# EXERCISE DESCRIPTION
Write out again, exactly, the lines below starting at the one with "right eye: (835, 478)" and ending at the one with "left knee: (796, 593)".

# RECORDS FOR THIS EXERCISE
......

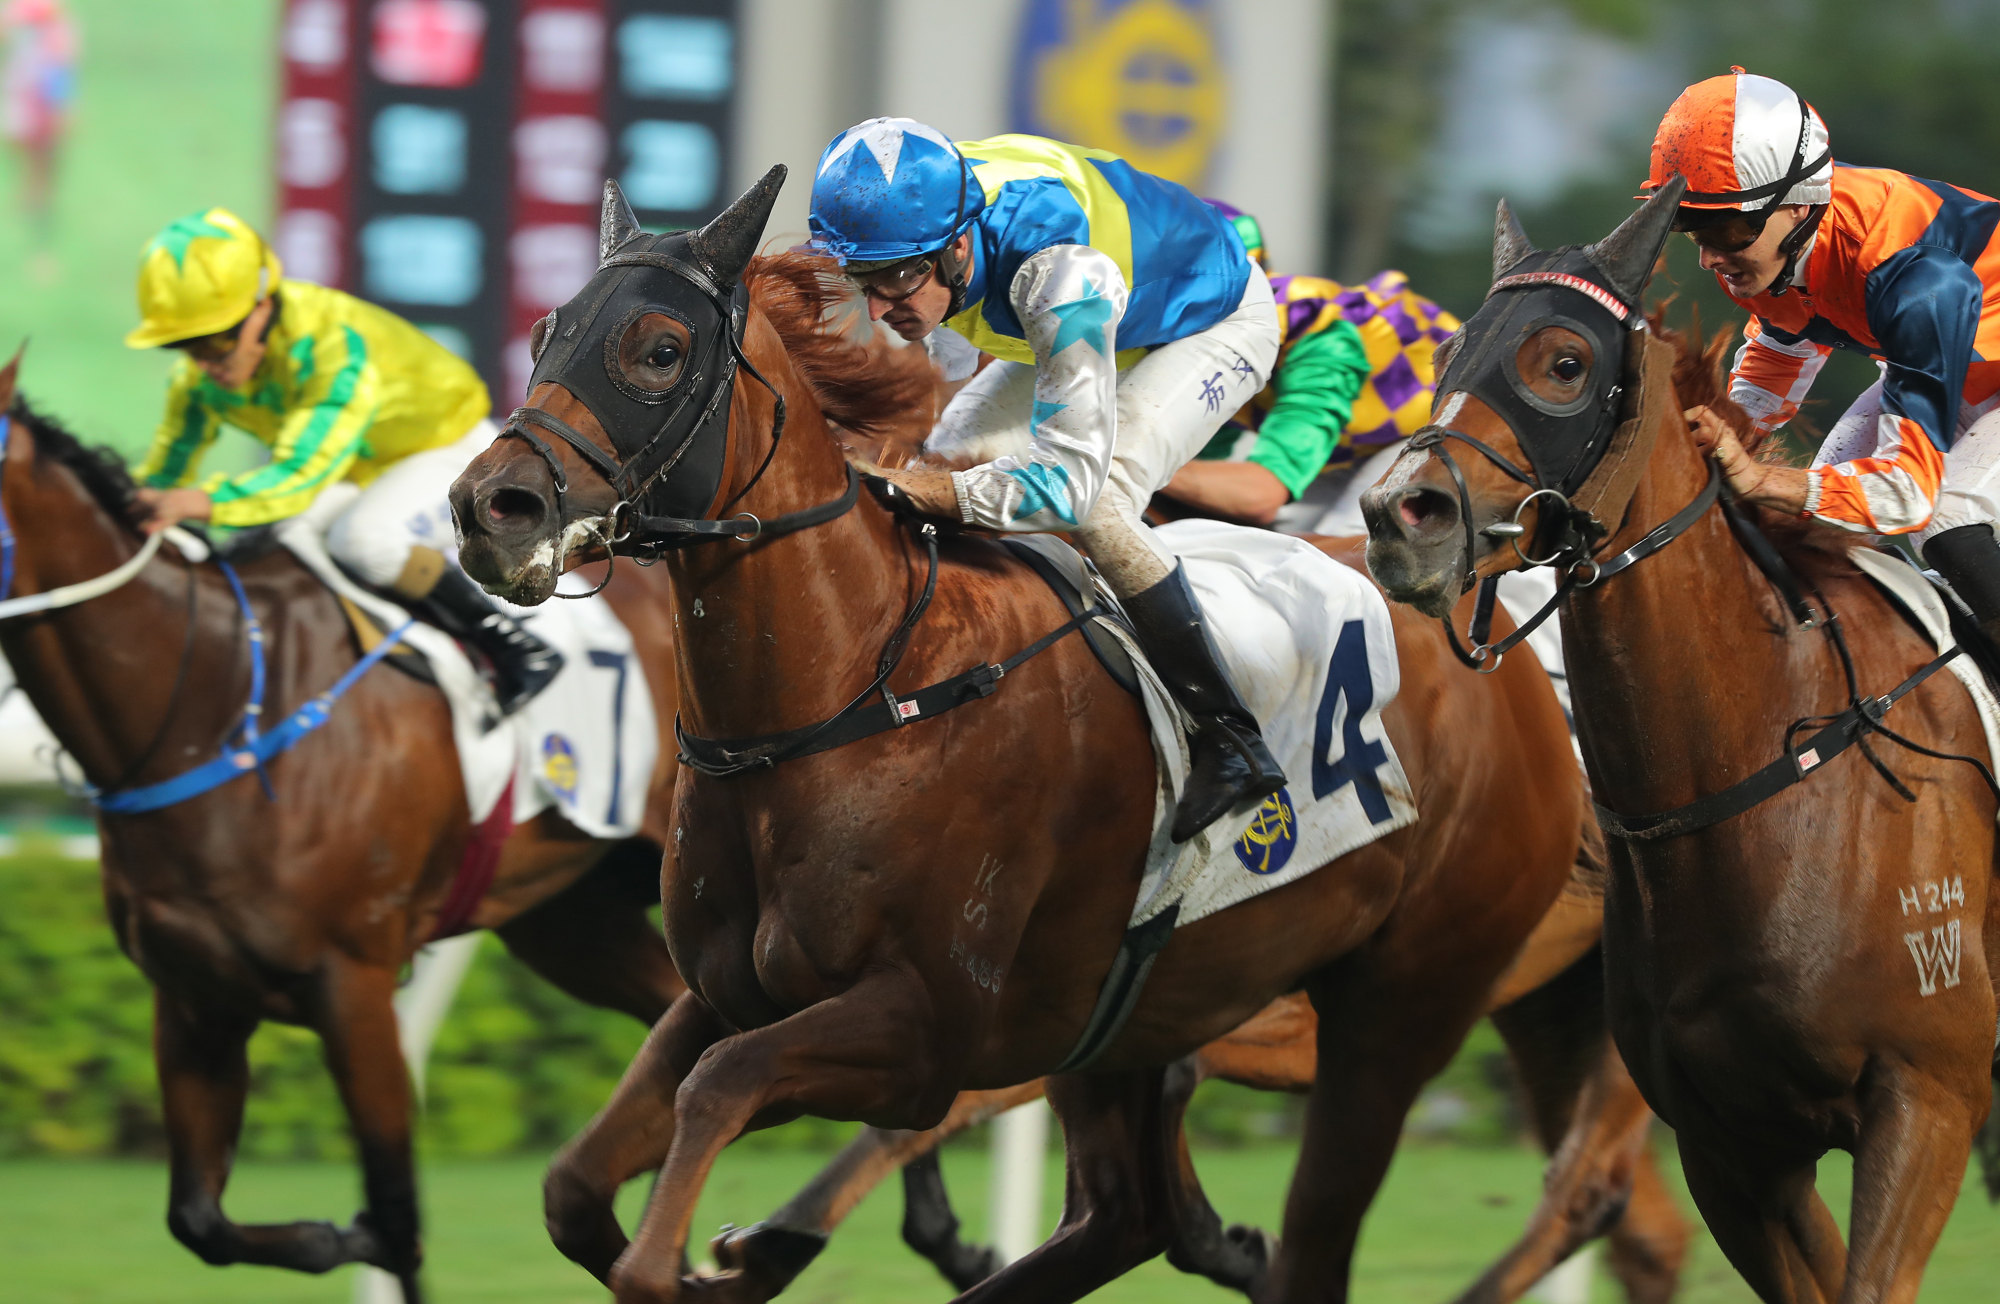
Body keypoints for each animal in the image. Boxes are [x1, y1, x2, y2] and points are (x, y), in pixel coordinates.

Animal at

......

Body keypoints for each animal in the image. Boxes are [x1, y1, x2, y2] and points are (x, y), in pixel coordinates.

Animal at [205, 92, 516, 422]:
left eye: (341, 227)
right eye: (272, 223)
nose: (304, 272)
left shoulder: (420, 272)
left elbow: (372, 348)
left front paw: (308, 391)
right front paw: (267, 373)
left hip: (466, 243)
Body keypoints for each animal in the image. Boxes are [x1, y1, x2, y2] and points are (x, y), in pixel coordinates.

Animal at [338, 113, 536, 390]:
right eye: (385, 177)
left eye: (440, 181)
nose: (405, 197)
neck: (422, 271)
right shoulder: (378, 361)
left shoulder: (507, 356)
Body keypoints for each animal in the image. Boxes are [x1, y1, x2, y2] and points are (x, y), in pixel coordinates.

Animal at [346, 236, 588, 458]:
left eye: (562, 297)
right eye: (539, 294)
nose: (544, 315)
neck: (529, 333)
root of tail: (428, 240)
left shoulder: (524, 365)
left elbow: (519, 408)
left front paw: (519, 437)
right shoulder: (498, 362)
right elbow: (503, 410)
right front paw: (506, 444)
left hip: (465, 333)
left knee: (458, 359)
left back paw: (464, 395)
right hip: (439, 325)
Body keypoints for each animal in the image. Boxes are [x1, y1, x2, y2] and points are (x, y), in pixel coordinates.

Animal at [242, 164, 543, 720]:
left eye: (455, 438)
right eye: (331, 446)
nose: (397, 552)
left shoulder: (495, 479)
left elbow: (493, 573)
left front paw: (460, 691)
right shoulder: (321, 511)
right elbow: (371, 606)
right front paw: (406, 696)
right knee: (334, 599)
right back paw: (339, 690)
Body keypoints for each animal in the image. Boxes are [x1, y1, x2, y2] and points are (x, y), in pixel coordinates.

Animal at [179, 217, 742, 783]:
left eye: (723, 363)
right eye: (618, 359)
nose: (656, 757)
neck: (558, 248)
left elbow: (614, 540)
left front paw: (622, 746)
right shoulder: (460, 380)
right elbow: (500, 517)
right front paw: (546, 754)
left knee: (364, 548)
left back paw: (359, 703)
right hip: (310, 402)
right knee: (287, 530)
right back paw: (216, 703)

......

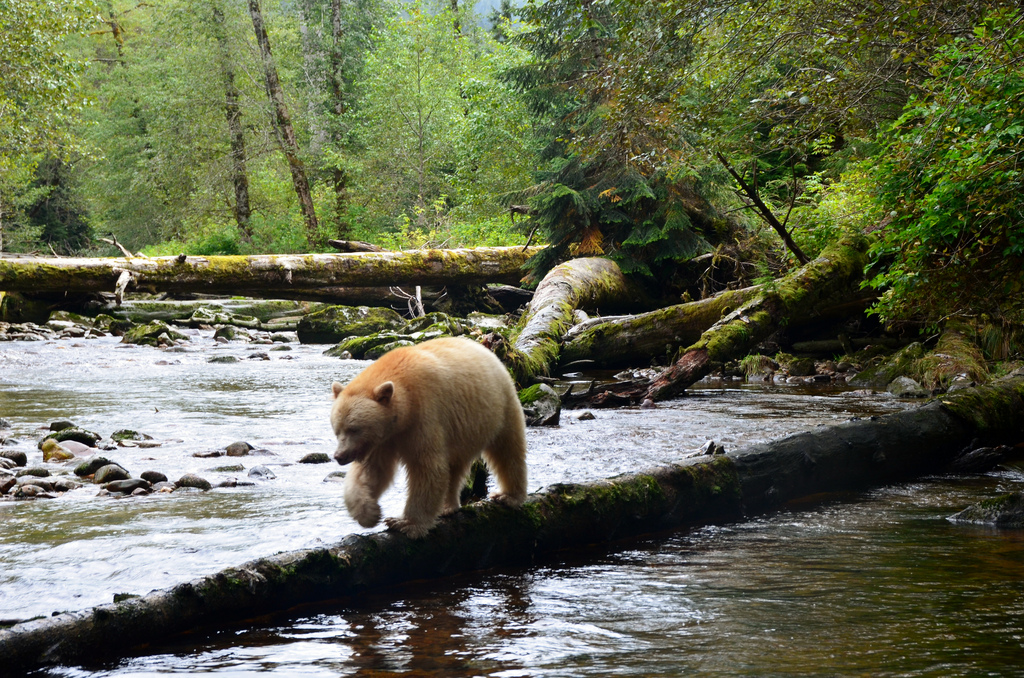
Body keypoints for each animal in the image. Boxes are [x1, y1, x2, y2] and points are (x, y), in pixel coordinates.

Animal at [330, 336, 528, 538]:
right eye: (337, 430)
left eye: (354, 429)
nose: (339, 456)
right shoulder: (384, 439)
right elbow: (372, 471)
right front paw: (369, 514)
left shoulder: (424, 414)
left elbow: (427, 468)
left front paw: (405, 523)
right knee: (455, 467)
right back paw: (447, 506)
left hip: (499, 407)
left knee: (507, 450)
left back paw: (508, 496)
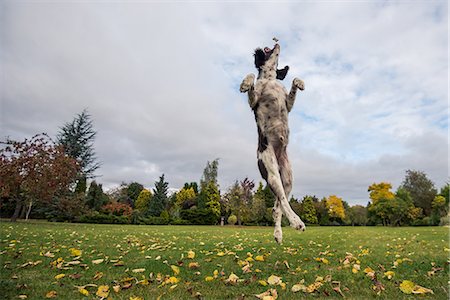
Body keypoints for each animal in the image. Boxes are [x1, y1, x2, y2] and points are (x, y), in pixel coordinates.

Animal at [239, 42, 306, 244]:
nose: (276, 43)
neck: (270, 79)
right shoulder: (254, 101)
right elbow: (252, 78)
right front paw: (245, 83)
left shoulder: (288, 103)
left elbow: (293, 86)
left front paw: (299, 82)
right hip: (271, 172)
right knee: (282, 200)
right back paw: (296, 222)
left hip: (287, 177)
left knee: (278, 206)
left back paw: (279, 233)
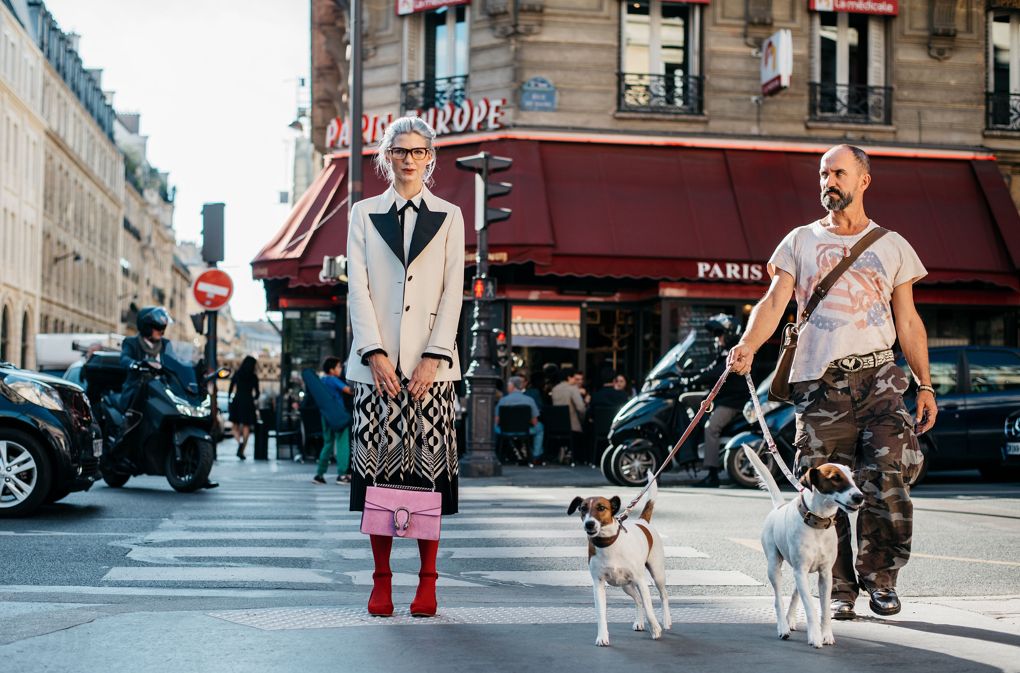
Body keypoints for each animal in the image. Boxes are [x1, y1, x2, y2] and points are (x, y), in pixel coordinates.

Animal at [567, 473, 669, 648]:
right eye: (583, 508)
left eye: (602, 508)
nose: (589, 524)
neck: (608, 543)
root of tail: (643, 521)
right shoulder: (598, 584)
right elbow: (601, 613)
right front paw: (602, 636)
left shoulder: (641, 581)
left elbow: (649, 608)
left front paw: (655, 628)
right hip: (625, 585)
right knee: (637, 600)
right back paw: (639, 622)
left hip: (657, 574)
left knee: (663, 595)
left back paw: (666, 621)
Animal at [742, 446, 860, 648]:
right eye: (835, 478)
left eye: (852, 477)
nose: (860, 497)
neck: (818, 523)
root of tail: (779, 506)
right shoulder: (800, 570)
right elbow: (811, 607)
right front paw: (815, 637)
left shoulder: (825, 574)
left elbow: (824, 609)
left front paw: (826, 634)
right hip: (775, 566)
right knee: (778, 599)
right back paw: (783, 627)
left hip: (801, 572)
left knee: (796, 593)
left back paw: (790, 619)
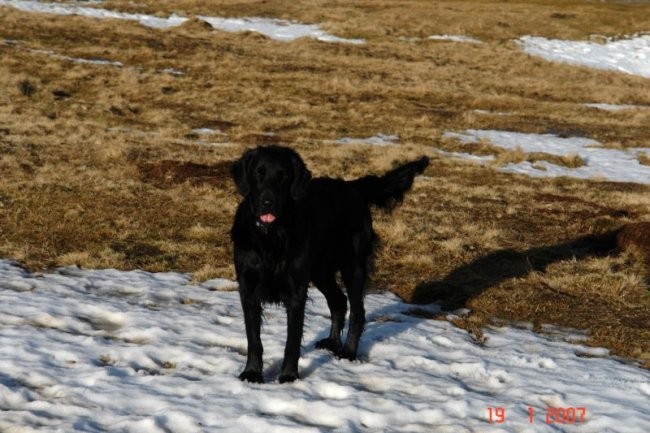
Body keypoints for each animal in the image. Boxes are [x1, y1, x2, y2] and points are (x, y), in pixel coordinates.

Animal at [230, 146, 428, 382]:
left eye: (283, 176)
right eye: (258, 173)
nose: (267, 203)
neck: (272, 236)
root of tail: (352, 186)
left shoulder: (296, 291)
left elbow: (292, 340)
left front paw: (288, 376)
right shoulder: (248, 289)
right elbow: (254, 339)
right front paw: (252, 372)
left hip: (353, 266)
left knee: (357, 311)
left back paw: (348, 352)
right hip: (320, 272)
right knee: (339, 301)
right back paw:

......

# RESPONSE BELOW
right eye: (835, 478)
left eye: (852, 477)
nose: (860, 497)
neck: (818, 523)
root of tail: (779, 506)
right shoulder: (800, 570)
right elbow: (811, 607)
right front paw: (815, 637)
left shoulder: (825, 574)
left elbow: (824, 609)
left front paw: (826, 634)
right hip: (775, 566)
right knee: (778, 599)
right back paw: (783, 627)
left hip: (801, 572)
left knee: (796, 593)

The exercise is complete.